The part-time presidency of Donald Trump
Note to self: When it’s time to sit down and talk with my bosses about my next steps as an opinion editor and all-around-columnist guy, I must make sure to negotiate in plenty of “executive time.”
That gem comes to us courtesy of one Donald John Trump, who we learned saunters into the office at 11 a.m most weekdays, all the better to squeeze in some time to be the Leader of the Free World.
But ... and this is a big but ... that’s only after spending the first three hours of his day, from 8 a.m. to 11 a.m., watching TV, firing off deranged tweets, and gabbing on the phone with friends.
These revelations came from the online news organization Axios, which revealed that the amount of time Trump actually spends on president-y things has shrunk since he took office a year ago this month.
Here’s the relevant part, from reporter Jonathan Swan:
“Trump has his first meeting of the day with Chief of Staff John Kelly at 11am. He then has “Executive Time” for an hour followed by an hour lunch in the private dining room. Then it’s another 1 hour 15 minutes of “Executive Time” followed by a 45 minute meeting with National Security Adviser H.R. McMaster. Then another 15 minutes of “Executive Time” before Trump takes his last meeting of the day - a 3:45 pm meeting with the head of Presidential Personnel Johnny DeStefano - before ending his official day at 4:15 pm.”
I’d call those bankers’ hours, but most banks are open on Saturday these days.
And, as Swan reports, that’s far later than former President George W. Bush, who reported for duty at the Oval Office at eye-wateringly early 6:45 a.m. And, as Slate reports, President Barack Obama used to get in a work-out before arriving at the Oval between 9 a.m. and 10 a.m.
Look, there’s no doubt that being president is a grueling job, and a largely thankless task.

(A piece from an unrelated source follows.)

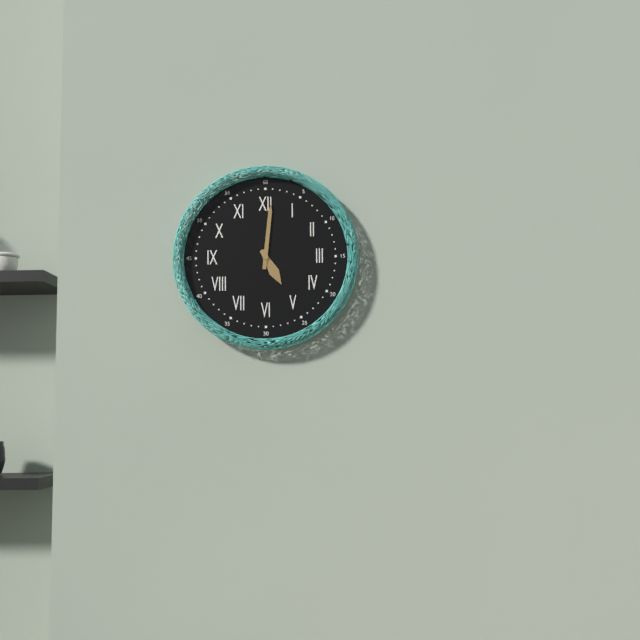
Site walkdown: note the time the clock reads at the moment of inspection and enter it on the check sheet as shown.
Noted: 5:01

All you have to do is look at the reverse Dorian Grays that most presidents do between the time they assume and leave office.
And you could maybe forgive Trump for wanting to squeeze in a little “me-time” before he has to decide on the utter nonsense that’ll be fed to Sarah Huckabee Sanders for that day’s White House press briefing; or fine-tune the belligerent rhetoric he’ll spew in the direction of North Korea.
But as The Washington Post’s Greg Sargent suggests, Swan’s report “firmly [quantifies] the disturbing amount of time that Trump spends on such non-official pursuits as hyping the latest Fox News report or prosecuting personal feuds with, well, everyone.
And as much as the White House has pushed back against some of the admittedly dubious claims in the latest White House tell-all by journalist Michael Wolff, Swan’s report further underlines the deep unseriousness with which Trump approaches the most consequential (not consensual) job on the planet.
I know, we shouldn’t be shocked at this, but it’s still a little eye-opening (if sadly unsurprising) to learn that Trump spends his entire morning on tasks almost entirely unrelated to the affairs of state. Most of us, when we picture the president, picture him, brow furrowed, poring over the deep issues of the day. And, not as we also now know, in bed by 6:30 p.m., devouring a cheeseburger.
As Sargent reports, Sanders didn’t exactly deny Swan’s report, saying that Trump’s time “in the morning is a mix of residence time and Oval Office time but he always has calls with staff, Hill members, cabinet members and foreign leaders during this time.”
She continued, improbably, that “the president is one of the hardest workers I’ve ever seen and puts in long hours and long days nearly every day of the week all year long. It has been noted by reporters many times that they wish he would slow down because they sometimes have trouble keeping up with him.”
And that is partly true because Trump has hours of unstructured free time during the day, when he should, rightfully, be working, to stoke public anger by taking to Twitter to drop rhetorical neutron bombs.
It is difficult to imagine Trump’s voters putting up with that lack of work ethic from any other chief executive.
On the campaign trail last year, for instance, Trump routinely mocked Obama for playing endless rounds of golf. Never mind the fact that as president, Trump has spent more time on the links than his Democratic predecessor.
And, as Sargent further reflects, the news kneecaps Trump’s campaign promises that he would rarely take a day off from being president.
The Saturday Night Live skit, if it is not already written, is close to done.